Ford's lawyers called the investigation a "stain on the process" because the FBI "declined to interview" friends and others who could have backed her up.

"It's too late for this, Judge Kavanaugh", Democratic Sen. Kavanaugh has called her accusations a "joke".

Federal agents are also said to have spoken to four other witnesses involving a separate accusation by Deborah Ramirez, who claims the nominee exposed himself to her when they were both were at Yale University.

Sen. Dianne Feinstein, Calif., the top Democrat on the committee, later told reporters that "the most notable part of this report is what's not in it".

None of the three undecided Republicans would say if they had made their minds up one way or another.

That teacher, Christine Blasey Ford, said he drunkenly groped her and attempted to rape her when they were teenagers attending a party in suburban Washington in the early 1980s. No Republicans have said they will vote against Kavanaugh.

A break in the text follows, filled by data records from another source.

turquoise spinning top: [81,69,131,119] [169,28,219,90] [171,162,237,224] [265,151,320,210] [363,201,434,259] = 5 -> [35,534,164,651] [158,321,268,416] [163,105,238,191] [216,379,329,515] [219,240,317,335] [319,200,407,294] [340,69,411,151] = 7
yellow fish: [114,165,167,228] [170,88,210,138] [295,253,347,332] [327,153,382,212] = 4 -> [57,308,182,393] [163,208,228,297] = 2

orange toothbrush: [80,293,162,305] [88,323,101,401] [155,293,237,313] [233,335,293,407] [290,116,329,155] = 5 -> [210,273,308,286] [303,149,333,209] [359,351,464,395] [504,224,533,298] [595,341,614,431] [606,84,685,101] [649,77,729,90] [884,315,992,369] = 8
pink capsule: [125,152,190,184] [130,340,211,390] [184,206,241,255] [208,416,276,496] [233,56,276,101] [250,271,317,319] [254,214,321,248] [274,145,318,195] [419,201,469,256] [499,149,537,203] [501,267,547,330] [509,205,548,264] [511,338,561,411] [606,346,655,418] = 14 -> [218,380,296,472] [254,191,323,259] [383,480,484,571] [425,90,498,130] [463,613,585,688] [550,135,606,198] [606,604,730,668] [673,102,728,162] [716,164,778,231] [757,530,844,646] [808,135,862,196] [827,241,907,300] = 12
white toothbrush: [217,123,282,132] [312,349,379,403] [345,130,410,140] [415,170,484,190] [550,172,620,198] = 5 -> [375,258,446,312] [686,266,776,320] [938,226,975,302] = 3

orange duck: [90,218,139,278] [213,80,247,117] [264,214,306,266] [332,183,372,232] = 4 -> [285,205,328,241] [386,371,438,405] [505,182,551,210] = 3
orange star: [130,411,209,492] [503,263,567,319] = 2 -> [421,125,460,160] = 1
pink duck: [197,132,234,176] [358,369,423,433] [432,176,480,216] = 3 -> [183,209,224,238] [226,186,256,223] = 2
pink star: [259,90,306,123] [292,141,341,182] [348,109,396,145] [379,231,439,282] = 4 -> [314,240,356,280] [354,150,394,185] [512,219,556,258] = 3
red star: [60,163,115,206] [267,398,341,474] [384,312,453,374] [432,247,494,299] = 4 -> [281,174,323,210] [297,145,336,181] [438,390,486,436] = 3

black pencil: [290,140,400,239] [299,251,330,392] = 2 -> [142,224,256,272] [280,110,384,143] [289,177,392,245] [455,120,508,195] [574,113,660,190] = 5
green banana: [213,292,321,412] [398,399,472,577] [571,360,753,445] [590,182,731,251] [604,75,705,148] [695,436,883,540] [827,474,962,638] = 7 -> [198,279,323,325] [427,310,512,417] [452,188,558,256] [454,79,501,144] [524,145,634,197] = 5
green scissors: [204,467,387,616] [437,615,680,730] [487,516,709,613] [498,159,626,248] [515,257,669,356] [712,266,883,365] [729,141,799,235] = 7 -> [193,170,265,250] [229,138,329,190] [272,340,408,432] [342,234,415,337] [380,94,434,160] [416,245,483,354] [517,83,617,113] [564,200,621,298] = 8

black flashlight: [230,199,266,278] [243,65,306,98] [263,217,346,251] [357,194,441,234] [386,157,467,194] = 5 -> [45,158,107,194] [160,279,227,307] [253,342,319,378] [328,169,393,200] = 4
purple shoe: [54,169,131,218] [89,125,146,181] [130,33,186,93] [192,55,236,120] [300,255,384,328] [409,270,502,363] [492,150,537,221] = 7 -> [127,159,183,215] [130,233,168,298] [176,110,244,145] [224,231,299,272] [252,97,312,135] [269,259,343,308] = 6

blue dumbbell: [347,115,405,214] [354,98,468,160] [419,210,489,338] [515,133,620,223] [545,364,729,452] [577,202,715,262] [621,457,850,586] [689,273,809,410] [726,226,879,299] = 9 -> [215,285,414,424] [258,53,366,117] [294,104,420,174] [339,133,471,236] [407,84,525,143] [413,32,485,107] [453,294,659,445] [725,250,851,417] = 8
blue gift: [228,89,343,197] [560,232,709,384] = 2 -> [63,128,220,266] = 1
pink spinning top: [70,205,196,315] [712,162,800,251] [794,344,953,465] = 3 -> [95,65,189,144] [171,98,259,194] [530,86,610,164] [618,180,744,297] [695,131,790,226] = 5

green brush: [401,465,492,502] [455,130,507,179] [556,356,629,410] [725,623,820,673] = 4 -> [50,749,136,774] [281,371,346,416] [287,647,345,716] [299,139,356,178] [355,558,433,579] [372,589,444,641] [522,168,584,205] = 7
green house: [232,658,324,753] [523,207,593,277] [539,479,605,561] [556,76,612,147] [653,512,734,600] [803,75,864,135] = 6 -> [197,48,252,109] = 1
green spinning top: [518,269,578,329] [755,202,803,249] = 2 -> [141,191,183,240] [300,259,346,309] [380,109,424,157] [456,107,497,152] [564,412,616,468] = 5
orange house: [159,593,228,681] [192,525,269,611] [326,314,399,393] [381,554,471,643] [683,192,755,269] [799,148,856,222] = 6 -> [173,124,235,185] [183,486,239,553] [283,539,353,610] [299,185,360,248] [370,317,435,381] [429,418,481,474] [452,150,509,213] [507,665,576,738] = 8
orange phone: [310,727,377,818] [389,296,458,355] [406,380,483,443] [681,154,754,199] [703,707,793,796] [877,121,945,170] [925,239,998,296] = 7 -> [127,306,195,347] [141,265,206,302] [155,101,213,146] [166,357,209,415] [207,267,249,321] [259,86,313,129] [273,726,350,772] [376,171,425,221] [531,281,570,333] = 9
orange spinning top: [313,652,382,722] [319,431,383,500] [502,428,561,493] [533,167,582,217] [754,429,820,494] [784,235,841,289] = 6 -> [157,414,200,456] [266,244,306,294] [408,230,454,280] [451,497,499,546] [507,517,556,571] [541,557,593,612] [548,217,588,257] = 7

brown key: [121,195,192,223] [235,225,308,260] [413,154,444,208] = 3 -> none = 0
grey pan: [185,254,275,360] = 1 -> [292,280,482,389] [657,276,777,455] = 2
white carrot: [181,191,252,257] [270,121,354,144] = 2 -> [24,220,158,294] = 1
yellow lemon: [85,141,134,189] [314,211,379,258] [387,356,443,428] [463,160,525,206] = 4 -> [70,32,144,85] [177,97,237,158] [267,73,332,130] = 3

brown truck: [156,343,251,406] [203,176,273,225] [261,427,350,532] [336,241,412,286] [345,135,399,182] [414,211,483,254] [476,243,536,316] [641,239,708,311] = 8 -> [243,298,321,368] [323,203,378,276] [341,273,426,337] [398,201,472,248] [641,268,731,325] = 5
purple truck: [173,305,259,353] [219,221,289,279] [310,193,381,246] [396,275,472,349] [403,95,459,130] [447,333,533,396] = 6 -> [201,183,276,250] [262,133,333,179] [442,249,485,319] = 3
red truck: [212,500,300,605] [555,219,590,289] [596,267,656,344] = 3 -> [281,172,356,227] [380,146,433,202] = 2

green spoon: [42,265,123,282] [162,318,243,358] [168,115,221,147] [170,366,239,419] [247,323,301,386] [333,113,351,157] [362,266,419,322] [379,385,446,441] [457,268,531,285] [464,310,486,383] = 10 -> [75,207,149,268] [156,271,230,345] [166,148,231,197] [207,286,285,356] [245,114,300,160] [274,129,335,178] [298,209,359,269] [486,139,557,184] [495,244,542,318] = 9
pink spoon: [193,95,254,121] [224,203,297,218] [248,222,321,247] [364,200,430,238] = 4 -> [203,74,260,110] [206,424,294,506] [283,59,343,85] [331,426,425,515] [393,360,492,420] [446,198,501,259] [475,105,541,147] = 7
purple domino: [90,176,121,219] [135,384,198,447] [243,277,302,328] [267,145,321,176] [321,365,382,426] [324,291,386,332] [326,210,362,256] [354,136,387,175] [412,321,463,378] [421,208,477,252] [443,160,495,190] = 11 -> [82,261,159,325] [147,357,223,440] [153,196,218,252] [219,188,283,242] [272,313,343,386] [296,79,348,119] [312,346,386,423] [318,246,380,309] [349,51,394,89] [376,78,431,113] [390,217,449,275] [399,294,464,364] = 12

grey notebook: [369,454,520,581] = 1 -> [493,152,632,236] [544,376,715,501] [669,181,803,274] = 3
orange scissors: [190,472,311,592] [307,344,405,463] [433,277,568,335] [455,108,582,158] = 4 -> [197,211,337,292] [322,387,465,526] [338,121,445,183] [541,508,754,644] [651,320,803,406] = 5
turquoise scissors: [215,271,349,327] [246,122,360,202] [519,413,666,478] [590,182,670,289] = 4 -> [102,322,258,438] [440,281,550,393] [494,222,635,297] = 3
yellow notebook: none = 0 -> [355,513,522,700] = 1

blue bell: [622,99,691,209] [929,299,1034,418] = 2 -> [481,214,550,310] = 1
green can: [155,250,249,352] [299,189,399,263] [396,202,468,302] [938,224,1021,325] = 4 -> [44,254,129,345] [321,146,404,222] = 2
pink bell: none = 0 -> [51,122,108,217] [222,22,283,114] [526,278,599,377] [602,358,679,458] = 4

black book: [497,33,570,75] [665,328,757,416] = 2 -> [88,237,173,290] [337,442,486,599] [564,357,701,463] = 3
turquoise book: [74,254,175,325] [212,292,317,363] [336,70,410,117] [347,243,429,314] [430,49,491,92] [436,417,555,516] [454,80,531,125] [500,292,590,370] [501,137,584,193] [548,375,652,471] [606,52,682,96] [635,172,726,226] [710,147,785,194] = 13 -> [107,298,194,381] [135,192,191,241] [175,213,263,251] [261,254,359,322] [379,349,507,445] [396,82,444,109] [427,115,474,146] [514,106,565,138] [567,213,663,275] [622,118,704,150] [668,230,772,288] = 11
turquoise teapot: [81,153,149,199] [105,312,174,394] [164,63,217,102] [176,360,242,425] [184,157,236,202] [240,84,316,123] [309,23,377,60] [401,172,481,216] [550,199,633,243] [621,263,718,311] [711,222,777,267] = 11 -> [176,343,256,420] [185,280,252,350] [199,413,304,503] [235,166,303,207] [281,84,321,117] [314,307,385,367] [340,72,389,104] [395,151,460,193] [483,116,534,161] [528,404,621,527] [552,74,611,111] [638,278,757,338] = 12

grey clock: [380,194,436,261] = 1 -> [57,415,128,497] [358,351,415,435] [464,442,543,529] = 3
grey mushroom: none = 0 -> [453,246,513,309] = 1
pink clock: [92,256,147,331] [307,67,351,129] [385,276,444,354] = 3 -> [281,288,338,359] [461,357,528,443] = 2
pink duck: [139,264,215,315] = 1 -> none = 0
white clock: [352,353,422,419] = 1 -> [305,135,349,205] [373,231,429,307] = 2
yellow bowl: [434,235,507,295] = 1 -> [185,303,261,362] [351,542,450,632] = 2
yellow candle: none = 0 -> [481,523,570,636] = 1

Would you like to get published on Standard Media websites? Both said they wanted the FBI investigation, and both denounced Trump's mockery of Ford this week in Mississippi. When Ford's allegations first became public, for instance, Kavanaugh appeared on Fox News with his wife, in a move that made him look like an under fire political candidate. The closely guarded collection of interviews is celebrated by Republican leaders as concrete proof that Kavanaugh did not harass or abuse women.